Hamilton’s frog are at risk of diseases such as amphibian chytrid fungus.
Hamilton’s frog are listed as ‘vulnerable’ on the IUCN red list. In the 2013 threat classification series DOC listed the Te Pākeka / Maud Island and Takapourewa / Stephen's Island populations separately with Leiopelma hamiltoni (Stephen's Island) categorised as ‘nationally critical’ and Leiopelma pakeka (Maud Island) as ‘nationally vulnerable’ (both groups are now considered to be one species).
Threats to Hamilton’s frog include introduced predators, disease, habitat change and destruction. Intra and inter island translocations took place in 1992, 2004 and 2006. On Stephens Island tuatara were preceived to be a threat to Hamilton’s frog due to their abundance and the small area the frogs were occupying. In 2006 a group of 21 frogs were translocated from Maud Island to Zealandia Sanctuary.
The Te Pākeka / Maud Island population were named as a separate species (Leiopelma pakeka) in 1998 as a result of allozyme DNA studies, which suggested they were a distinct species. Further genetic studies ensued, it was later postulated that the allozyme data reflected a genetic bottleneck (resulting from the isolation and small size of the populations), and the two groups are now considered to be a single species.

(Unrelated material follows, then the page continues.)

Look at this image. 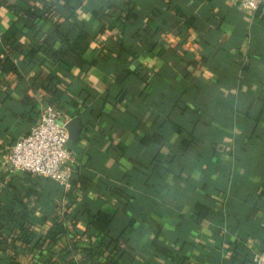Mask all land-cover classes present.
<instances>
[{"label":"crops","instance_id":"1","mask_svg":"<svg viewBox=\"0 0 264 264\" xmlns=\"http://www.w3.org/2000/svg\"><path fill=\"white\" fill-rule=\"evenodd\" d=\"M57 8L0 0V59L18 67L0 68V264H92V248L102 261L122 248L118 264H255L264 253V5L253 14L233 0ZM69 38L81 54H58ZM46 104L83 125L69 142V193L6 165ZM61 216L59 241L13 243L23 220L43 239Z\"/></svg>","mask_w":264,"mask_h":264},{"label":"built area","instance_id":"2","mask_svg":"<svg viewBox=\"0 0 264 264\" xmlns=\"http://www.w3.org/2000/svg\"><path fill=\"white\" fill-rule=\"evenodd\" d=\"M233 1L252 14L264 5V0ZM68 121L55 105H44L37 121L9 147L7 168L11 172H30L51 178L71 191L74 152L69 147ZM253 260L255 264H264V253L255 252Z\"/></svg>","mask_w":264,"mask_h":264},{"label":"trees","instance_id":"3","mask_svg":"<svg viewBox=\"0 0 264 264\" xmlns=\"http://www.w3.org/2000/svg\"><path fill=\"white\" fill-rule=\"evenodd\" d=\"M46 1H47V3H49V7L52 8V12L53 11L55 13L59 12L58 8H57L59 0H46ZM69 1H71V0H69ZM66 2H67V0H66ZM25 13H27L28 16L30 18H32L33 21H35V22L39 17L38 13L34 9H27L25 11ZM70 16H74V13ZM57 28H58V30L61 31L63 29V25L57 24ZM18 31H19V28L15 24L12 25L9 28V30L4 34L5 43L9 44L10 40H12L13 38H15L17 36ZM68 41H69V43L67 45V48L65 49V52L63 53V52L59 51L58 54H61V53L62 54H70L67 52H72L73 54L77 55V54H81L83 52V50L85 49L83 43L80 42L79 38H69ZM8 48L11 50V49H13V46L10 44ZM0 68L5 72H9V71L18 72V67H17L16 63L14 62V59L11 56H6V57L0 59ZM72 181H73V185H74L75 184V175L74 174L72 177ZM55 184L58 188L63 190L65 193L70 192V191H66L61 184H59L57 182H55ZM65 216H67V214H65ZM64 222H65V219L63 216L56 218L52 222V224H51V226H50V228L46 234V237H44L43 239H40L38 237L33 238V236H32L33 232H34V230L32 228L33 224L28 220H23L18 225V228L16 231V236L13 237V243H15V241L19 239L22 243L25 244V246L27 245V247L43 248L45 246V241L49 240L50 242H57V241H59V239L63 235L67 234L68 230H67V227L65 226ZM109 235L111 238V240H110L111 245L113 244V242L118 241V239L114 240V241L112 240L113 238H115L113 234H109ZM117 247H118V245H117ZM99 249L100 248H92L91 250H89L90 255L93 256V259H94L92 264H118L119 257H123V253H124L122 251V248H119L118 252L116 251L115 254H111L106 261H102V259L100 258L101 255L98 254V252L100 251Z\"/></svg>","mask_w":264,"mask_h":264},{"label":"water","instance_id":"4","mask_svg":"<svg viewBox=\"0 0 264 264\" xmlns=\"http://www.w3.org/2000/svg\"><path fill=\"white\" fill-rule=\"evenodd\" d=\"M67 128L69 130L70 139L77 142L80 140L83 130V125L79 117H74L67 122Z\"/></svg>","mask_w":264,"mask_h":264}]
</instances>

Named after New Zealand biologist Harold Hamilton who discovered the species on Stephen's Island.
Cash, B., & Gaze, P. (2008). A history of wildlife translocations in the Marlborough Sounds. DOC: Wellington.
Easton, L. (2018). Taxonomy and genetic management of New Zealand's Leiopelma frogs (Doctoral dissertation, University of Otago).
Easton, L. J., Rawlence, N. J., Worthy, T. H., Tennyson, A. J., Scofield, R. P., Easton, C. J., ... & Bishop, P. J. (2018). Testing species limits of New Zealand’s leiopelmatid frogs through morphometric analyses. Zoological Journal of the Linnean Society, 183(2), 431-444.
Jewell, T. (2011). A photographic guide to reptiles and amphibians of New Zealand. Auckland: New Holland Publishing Ltd.
Newman, D.G., Bell, B.D., Bishop, P.J., Burns, R.J., Haigh, A., & Hitchmough, R.A. (2013). Conservation status of New Zealand frogs, 2013: In New Zealand Threat Classification Series 5. DOC: Wellington.
van Winkel, D., Baling, M. & Hitchmough, R. (2018). Reptiles and Amphibians of New Zealand: A field guide. Auckland: Auckland University Press, 376 pp.
Worthy, T. H. (1987). Palaeoecological information concerning members of the frog genus Leiopelma: Leiopelmatidae in New Zealand. Journal of the Royal Society of New Zealand, 17(4), 409-420.